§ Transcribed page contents
- Opening Delimiter -

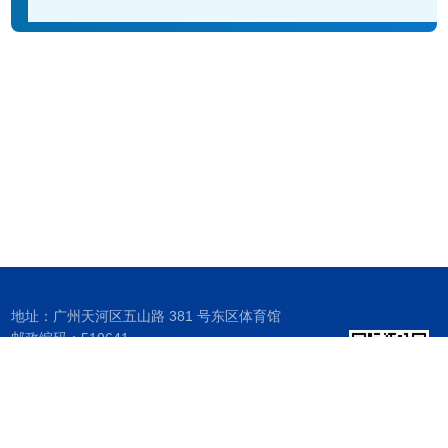
地址：广州天河区五山路 381 号东区体育馆
邮政编码：510641
联系电话：87110347
Email ：j2bw@scut.edu.cn
传真：020-87111155
扫描二维码
关注华工安全卫士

- Closing Delimiter -

Restate every record above word for word, without images.

地址：广州天河区五山路 381 号东区体育馆
邮政编码：510641
联系电话：87110347
Email ：j2bw@scut.edu.cn
传真：020-87111155
扫描二维码
关注华工安全卫士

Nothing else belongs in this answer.